Home Depot is replacing $1 billion of 5.2% notes issued in 2006 that matured March 1, and raising money to buy its own stock. The notes may be sold as soon as Monday.
Moody’s Investors Service changed the retailer’s outlook to positive on March 25, citing the “expectation that the size of Home Depot’s remaining share authorization will shrink over the near term,” it said in a statement.
Great news for the great outdoors (retailer)
SEATTLE— REI (Recreational Equipment Inc.) announced 2010 sales of $1.66 billion, up 14% from $1.46 billion the previous year, proving that even in a down economy outdoor enthusiasts will find ways to support their passion. Net income in 2010 was $30.2 million, up 1.4% from $29.8 million in the previous year. The company’s direct sales channel, which includes online and catalog sales, grew by 22.9%. Comp-store sales grew by 8.1%, up from negative 3.5% in 2009.
“REI achieved remarkable results last year in an economy that remained uncertain, and I credit the dedication and commitment of our more than 9,500 employees who are focused on serving our members and customers. Our performance positions REI well for ongoing strategic growth and business investments,” said Ivar Chhina, REI’s CFO and EVP. “As the nation’s largest consumer cooperative, we are extremely pleased to also share our success with our members, communities and employees.”
By year-end 2010, REI operated 114 stores, including four new stores in Arizona, Connecticut, Maryland and Montana. The company also relocated two stores last year in California and Montana. Seven new stores will open in 2011, including Dublin and Santa Barbara, Calif.; Paramus, N.J.; Carle Place, Manhattan and Yonkers, N.Y.; Olympia, Wash.
Every day confusing prices
Two new pricing studies out this past week show Target and Walmart are so close to one another on a basket of goods that shoppers would have a hard time discerning which company is the low-price leader.
That’s a good thing for Target, but not so much for Walmart where the company is intent on convincing shoppers it has the lowest prices. Sometimes it does and sometimes it doesn’t, as researchers at Credit Suisse and Customer Growth Partners discovered. Credit Suisse look at a basket of 60 items in the Chicago and Dallas/Fort Worth markets and found Walmart 4.2% lower than Target compared with 3.9% the prior month. The Customer Growth Partners study found Target was lower than Walmart by 0.6% when it surveyed stores in Connecticut, Florida, Indiana and New York compared to a 0.7% gap the prior month.
“The 2011 data represent the first time Target has achieved nominal price parity versus Walmart since Customer Growth Partners started its price checks in 2006,” according to the firm’s president Craig Johnson.
The basket of items examined included such categories as grocery, household chemical, paper product, personal care, HBA and commonly purchased general merchandise items. In the case of Credit Suisse, the basket is more narrowly focused on the food, household and HBA categories but comparisons are conducted across a broader spectrum of competitors.

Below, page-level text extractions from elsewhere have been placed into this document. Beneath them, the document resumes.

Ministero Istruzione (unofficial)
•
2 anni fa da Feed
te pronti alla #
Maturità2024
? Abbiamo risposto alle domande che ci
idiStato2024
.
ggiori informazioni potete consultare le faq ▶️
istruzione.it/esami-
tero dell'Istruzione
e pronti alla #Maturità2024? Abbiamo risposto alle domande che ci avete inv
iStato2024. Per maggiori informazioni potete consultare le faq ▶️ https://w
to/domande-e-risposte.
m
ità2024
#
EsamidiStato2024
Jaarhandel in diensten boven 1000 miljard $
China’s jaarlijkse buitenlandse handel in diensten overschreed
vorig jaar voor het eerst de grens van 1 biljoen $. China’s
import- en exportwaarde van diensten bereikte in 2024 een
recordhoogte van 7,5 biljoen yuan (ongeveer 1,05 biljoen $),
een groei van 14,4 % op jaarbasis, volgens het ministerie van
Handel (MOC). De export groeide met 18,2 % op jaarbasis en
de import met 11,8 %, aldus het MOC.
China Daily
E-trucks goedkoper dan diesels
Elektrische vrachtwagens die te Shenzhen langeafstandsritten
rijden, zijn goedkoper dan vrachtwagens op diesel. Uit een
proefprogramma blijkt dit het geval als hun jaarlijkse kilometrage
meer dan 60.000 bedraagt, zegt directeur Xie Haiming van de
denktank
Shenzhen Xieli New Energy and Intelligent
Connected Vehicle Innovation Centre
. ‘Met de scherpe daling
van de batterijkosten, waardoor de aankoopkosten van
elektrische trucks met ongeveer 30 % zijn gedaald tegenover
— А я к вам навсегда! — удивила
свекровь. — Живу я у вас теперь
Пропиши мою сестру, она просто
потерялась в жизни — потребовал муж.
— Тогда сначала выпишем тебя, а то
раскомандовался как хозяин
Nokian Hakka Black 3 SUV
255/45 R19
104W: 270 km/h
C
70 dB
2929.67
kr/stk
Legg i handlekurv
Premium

For example, in Chicago the firm looked at prices at Dominick’s, Jewel, Food-4-Less, Walgreen, CVS, Target and a Walmart discount store. In Dallas-Ft. Worth, surveyed retailers included Tom Thumb, Albertson’s, Kroger, Walgreen, CVS, Target and a Walmart discount store. In both markets the surveyed stores are located within a five mile radius.
“Our monthly pricing survey in Dallas and Chicago showed that most retailers, including Walmart, raised prices in February as they looked to pass along rising input costs. We believe the industry’s ability to successfully pass on upcoming inflation depends on what Walmart decides to do,” according the firm. “The 1.2% sequential increase in Walmart’s basket price observed in February suggests that the company is rationally passing through cost increases. Most other retailers in our survey raised prices even more and their relative price gap versus Walmart increased, but only modestly.”